Records from a dataset
☆ ☆ ☆ ☆
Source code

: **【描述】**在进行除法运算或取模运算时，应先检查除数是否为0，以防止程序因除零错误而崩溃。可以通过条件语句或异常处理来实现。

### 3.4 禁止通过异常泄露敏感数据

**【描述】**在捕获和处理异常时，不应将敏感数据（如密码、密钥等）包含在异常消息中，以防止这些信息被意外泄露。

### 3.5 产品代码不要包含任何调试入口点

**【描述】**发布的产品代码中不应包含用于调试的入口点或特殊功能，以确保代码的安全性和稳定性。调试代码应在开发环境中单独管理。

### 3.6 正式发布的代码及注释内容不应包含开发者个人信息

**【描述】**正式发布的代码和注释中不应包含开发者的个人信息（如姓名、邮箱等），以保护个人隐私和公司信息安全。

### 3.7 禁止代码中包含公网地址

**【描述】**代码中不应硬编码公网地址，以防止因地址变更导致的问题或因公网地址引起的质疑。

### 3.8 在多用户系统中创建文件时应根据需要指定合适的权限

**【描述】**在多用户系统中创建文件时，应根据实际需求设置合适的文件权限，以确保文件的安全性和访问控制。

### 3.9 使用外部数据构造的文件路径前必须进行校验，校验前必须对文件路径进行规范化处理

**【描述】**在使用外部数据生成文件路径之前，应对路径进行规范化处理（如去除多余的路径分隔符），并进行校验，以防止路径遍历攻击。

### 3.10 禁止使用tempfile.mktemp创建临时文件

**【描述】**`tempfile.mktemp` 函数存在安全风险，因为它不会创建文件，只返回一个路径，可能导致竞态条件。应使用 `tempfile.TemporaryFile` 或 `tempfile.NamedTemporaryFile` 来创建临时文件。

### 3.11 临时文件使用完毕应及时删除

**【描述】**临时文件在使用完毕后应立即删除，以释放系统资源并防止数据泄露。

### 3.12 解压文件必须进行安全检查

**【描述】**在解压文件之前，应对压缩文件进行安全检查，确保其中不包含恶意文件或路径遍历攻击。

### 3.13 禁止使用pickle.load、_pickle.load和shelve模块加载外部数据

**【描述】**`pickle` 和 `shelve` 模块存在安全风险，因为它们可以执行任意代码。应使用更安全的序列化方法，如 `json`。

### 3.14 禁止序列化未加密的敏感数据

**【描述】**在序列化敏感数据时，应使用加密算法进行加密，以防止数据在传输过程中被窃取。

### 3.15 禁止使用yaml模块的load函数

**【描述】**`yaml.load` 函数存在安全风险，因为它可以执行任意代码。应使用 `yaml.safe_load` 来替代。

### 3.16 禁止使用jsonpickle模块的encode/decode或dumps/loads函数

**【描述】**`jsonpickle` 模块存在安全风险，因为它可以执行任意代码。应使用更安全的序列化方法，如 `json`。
☆ ☆ ☆ ☆
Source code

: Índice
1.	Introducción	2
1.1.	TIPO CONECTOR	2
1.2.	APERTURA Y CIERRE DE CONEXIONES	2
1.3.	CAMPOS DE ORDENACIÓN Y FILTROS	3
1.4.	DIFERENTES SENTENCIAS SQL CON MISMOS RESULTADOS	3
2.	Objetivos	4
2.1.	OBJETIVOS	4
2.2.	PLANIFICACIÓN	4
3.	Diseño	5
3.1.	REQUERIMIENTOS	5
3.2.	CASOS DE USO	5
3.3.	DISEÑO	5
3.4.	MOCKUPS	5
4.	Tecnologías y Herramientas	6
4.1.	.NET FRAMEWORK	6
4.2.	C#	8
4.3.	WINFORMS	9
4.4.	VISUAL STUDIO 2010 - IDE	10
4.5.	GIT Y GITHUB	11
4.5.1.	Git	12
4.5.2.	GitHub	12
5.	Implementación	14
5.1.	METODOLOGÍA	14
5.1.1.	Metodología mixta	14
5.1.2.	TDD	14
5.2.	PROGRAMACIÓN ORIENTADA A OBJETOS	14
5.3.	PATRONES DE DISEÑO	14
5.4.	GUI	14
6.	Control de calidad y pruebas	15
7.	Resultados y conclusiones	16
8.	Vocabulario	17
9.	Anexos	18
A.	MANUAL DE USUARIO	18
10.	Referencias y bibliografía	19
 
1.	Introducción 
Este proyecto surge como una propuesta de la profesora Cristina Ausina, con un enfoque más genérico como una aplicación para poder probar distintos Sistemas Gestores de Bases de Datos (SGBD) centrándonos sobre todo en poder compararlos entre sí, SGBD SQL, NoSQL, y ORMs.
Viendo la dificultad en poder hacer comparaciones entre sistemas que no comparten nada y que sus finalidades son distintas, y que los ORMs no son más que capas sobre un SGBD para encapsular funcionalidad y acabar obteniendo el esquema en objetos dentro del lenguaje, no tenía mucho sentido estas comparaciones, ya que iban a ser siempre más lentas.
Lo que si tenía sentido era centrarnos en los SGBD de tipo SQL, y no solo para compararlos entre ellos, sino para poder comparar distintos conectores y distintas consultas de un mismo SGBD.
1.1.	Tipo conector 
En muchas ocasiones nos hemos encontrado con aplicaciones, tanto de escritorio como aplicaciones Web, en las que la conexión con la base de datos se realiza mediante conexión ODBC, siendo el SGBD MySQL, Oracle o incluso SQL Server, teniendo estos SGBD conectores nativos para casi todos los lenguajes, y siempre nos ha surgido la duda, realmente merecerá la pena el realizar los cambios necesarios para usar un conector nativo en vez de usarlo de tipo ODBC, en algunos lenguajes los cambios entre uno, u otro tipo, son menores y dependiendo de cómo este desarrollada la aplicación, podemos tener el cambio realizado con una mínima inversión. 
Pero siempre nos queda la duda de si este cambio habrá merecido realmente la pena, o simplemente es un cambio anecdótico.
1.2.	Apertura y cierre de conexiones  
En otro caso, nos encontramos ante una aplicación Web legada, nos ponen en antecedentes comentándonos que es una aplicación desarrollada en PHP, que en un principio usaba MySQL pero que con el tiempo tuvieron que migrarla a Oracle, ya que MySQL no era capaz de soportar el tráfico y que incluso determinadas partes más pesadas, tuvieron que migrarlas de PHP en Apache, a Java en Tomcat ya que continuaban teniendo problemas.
☆ ☆ ☆ ☆
◆ What you will do ◆
What is wanted is the number of lines holding "distintas" in the entries. Nothing else should be given.

◆ Solution for this problem ◆
2